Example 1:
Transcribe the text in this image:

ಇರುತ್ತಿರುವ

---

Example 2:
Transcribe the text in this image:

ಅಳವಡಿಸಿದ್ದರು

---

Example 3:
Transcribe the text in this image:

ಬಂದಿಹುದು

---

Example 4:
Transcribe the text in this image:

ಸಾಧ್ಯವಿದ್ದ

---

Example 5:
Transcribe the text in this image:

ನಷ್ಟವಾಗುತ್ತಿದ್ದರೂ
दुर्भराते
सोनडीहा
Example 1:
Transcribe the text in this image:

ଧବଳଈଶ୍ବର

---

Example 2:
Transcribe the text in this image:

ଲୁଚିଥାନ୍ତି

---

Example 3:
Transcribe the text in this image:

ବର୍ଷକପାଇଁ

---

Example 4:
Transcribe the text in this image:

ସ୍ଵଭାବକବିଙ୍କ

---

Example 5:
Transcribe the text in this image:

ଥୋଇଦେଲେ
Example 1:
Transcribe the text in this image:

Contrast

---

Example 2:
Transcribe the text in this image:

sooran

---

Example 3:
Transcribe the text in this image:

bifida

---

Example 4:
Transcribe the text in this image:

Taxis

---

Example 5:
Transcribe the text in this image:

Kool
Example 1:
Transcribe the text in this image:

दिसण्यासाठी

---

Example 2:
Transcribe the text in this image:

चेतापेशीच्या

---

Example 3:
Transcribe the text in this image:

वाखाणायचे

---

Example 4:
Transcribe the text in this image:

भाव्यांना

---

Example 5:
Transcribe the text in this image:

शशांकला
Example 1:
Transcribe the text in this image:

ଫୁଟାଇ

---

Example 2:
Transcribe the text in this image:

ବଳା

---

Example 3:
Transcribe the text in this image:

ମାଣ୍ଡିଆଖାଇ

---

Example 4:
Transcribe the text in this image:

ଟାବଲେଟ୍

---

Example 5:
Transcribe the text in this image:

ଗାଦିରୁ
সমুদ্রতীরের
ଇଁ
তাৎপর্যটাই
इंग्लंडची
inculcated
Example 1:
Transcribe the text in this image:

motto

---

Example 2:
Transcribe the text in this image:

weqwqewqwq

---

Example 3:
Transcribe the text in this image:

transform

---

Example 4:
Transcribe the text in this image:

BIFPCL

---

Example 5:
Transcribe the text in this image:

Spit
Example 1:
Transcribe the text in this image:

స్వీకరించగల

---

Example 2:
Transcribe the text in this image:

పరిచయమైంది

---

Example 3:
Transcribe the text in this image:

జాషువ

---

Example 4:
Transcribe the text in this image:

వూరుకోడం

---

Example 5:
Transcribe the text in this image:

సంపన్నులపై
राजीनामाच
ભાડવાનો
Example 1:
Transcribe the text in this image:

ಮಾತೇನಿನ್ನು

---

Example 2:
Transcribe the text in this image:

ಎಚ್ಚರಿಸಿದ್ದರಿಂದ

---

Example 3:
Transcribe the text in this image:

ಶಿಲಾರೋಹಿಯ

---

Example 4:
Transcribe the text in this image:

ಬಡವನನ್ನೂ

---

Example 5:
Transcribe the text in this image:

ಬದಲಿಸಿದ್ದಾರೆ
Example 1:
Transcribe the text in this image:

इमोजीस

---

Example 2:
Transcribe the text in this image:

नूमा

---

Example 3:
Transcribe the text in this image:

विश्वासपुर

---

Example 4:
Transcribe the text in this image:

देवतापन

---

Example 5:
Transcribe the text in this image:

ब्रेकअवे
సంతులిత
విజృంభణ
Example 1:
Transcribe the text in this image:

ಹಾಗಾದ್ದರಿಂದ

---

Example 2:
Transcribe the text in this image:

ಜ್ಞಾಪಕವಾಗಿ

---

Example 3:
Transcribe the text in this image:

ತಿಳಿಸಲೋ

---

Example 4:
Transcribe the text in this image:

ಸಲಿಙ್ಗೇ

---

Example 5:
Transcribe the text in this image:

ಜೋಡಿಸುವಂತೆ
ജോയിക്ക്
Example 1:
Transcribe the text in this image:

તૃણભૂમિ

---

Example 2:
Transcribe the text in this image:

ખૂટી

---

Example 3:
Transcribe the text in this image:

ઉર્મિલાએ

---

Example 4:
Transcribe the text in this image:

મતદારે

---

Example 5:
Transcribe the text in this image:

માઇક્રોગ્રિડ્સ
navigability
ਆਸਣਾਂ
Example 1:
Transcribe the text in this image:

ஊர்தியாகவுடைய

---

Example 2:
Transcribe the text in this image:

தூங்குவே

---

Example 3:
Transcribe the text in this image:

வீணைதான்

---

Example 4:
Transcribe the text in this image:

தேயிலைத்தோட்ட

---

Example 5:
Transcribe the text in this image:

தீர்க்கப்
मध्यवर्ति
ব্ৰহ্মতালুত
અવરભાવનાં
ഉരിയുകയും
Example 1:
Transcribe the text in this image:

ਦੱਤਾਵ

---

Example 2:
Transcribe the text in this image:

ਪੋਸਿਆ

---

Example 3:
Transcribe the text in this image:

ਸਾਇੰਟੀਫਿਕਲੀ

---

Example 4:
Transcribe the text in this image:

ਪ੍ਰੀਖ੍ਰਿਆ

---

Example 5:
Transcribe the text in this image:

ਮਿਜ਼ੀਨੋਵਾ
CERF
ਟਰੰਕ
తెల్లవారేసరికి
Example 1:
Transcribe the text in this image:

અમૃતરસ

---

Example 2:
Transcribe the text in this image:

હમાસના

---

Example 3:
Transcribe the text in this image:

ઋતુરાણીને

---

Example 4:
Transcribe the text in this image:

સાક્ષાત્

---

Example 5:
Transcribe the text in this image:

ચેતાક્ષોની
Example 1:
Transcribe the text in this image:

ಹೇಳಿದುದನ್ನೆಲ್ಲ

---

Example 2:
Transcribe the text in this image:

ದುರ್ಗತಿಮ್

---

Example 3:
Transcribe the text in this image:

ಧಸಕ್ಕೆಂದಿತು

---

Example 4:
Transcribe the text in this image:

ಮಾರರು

PROMPT – Repeat the data exactly. Leave nothing out.

TASK SOLUTION –
Example 1:
Transcribe the text in this image:

ಇರುತ್ತಿರುವ

---

Example 2:
Transcribe the text in this image:

ಅಳವಡಿಸಿದ್ದರು

---

Example 3:
Transcribe the text in this image:

ಬಂದಿಹುದು

---

Example 4:
Transcribe the text in this image:

ಸಾಧ್ಯವಿದ್ದ

---

Example 5:
Transcribe the text in this image:

ನಷ್ಟವಾಗುತ್ತಿದ್ದರೂ
दुर्भराते
सोनडीहा
Example 1:
Transcribe the text in this image:

ଧବଳଈଶ୍ବର

---

Example 2:
Transcribe the text in this image:

ଲୁଚିଥାନ୍ତି

---

Example 3:
Transcribe the text in this image:

ବର୍ଷକପାଇଁ

---

Example 4:
Transcribe the text in this image:

ସ୍ଵଭାବକବିଙ୍କ

---

Example 5:
Transcribe the text in this image:

ଥୋଇଦେଲେ
Example 1:
Transcribe the text in this image:

Contrast

---

Example 2:
Transcribe the text in this image:

sooran

---

Example 3:
Transcribe the text in this image:

bifida

---

Example 4:
Transcribe the text in this image:

Taxis

---

Example 5:
Transcribe the text in this image:

Kool
Example 1:
Transcribe the text in this image:

दिसण्यासाठी

---

Example 2:
Transcribe the text in this image:

चेतापेशीच्या

---

Example 3:
Transcribe the text in this image:

वाखाणायचे

---

Example 4:
Transcribe the text in this image:

भाव्यांना

---

Example 5:
Transcribe the text in this image:

शशांकला
Example 1:
Transcribe the text in this image:

ଫୁଟାଇ

---

Example 2:
Transcribe the text in this image:

ବଳା

---

Example 3:
Transcribe the text in this image:

ମାଣ୍ଡିଆଖାଇ

---

Example 4:
Transcribe the text in this image:

ଟାବଲେଟ୍

---

Example 5:
Transcribe the text in this image:

ଗାଦିରୁ
সমুদ্রতীরের
ଇଁ
তাৎপর্যটাই
इंग्लंडची
inculcated
Example 1:
Transcribe the text in this image:

motto

---

Example 2:
Transcribe the text in this image:

weqwqewqwq

---

Example 3:
Transcribe the text in this image:

transform

---

Example 4:
Transcribe the text in this image:

BIFPCL

---

Example 5:
Transcribe the text in this image:

Spit
Example 1:
Transcribe the text in this image:

స్వీకరించగల

---

Example 2:
Transcribe the text in this image:

పరిచయమైంది

---

Example 3:
Transcribe the text in this image:

జాషువ

---

Example 4:
Transcribe the text in this image:

వూరుకోడం

---

Example 5:
Transcribe the text in this image:

సంపన్నులపై
राजीनामाच
ભાડવાનો
Example 1:
Transcribe the text in this image:

ಮಾತೇನಿನ್ನು

---

Example 2:
Transcribe the text in this image:

ಎಚ್ಚರಿಸಿದ್ದರಿಂದ

---

Example 3:
Transcribe the text in this image:

ಶಿಲಾರೋಹಿಯ

---

Example 4:
Transcribe the text in this image:

ಬಡವನನ್ನೂ

---

Example 5:
Transcribe the text in this image:

ಬದಲಿಸಿದ್ದಾರೆ
Example 1:
Transcribe the text in this image:

इमोजीस

---

Example 2:
Transcribe the text in this image:

नूमा

---

Example 3:
Transcribe the text in this image:

विश्वासपुर

---

Example 4:
Transcribe the text in this image:

देवतापन

---

Example 5:
Transcribe the text in this image:

ब्रेकअवे
సంతులిత
విజృంభణ
Example 1:
Transcribe the text in this image:

ಹಾಗಾದ್ದರಿಂದ

---

Example 2:
Transcribe the text in this image:

ಜ್ಞಾಪಕವಾಗಿ

---

Example 3:
Transcribe the text in this image:

ತಿಳಿಸಲೋ

---

Example 4:
Transcribe the text in this image:

ಸಲಿಙ್ಗೇ

---

Example 5:
Transcribe the text in this image:

ಜೋಡಿಸುವಂತೆ
ജോയിക്ക്
Example 1:
Transcribe the text in this image:

તૃણભૂમિ

---

Example 2:
Transcribe the text in this image:

ખૂટી

---

Example 3:
Transcribe the text in this image:

ઉર્મિલાએ

---

Example 4:
Transcribe the text in this image:

મતદારે

---

Example 5:
Transcribe the text in this image:

માઇક્રોગ્રિડ્સ
navigability
ਆਸਣਾਂ
Example 1:
Transcribe the text in this image:

ஊர்தியாகவுடைய

---

Example 2:
Transcribe the text in this image:

தூங்குவே

---

Example 3:
Transcribe the text in this image:

வீணைதான்

---

Example 4:
Transcribe the text in this image:

தேயிலைத்தோட்ட

---

Example 5:
Transcribe the text in this image:

தீர்க்கப்
मध्यवर्ति
ব্ৰহ্মতালুত
અવરભાવનાં
ഉരിയുകയും
Example 1:
Transcribe the text in this image:

ਦੱਤਾਵ

---

Example 2:
Transcribe the text in this image:

ਪੋਸਿਆ

---

Example 3:
Transcribe the text in this image:

ਸਾਇੰਟੀਫਿਕਲੀ

---

Example 4:
Transcribe the text in this image:

ਪ੍ਰੀਖ੍ਰਿਆ

---

Example 5:
Transcribe the text in this image:

ਮਿਜ਼ੀਨੋਵਾ
CERF
ਟਰੰਕ
తెల్లవారేసరికి
Example 1:
Transcribe the text in this image:

અમૃતરસ

---

Example 2:
Transcribe the text in this image:

હમાસના

---

Example 3:
Transcribe the text in this image:

ઋતુરાણીને

---

Example 4:
Transcribe the text in this image:

સાક્ષાત્

---

Example 5:
Transcribe the text in this image:

ચેતાક્ષોની
Example 1:
Transcribe the text in this image:

ಹೇಳಿದುದನ್ನೆಲ್ಲ

---

Example 2:
Transcribe the text in this image:

ದುರ್ಗತಿಮ್

---

Example 3:
Transcribe the text in this image:

ಧಸಕ್ಕೆಂದಿತು

---

Example 4:
Transcribe the text in this image:

ಮಾರರು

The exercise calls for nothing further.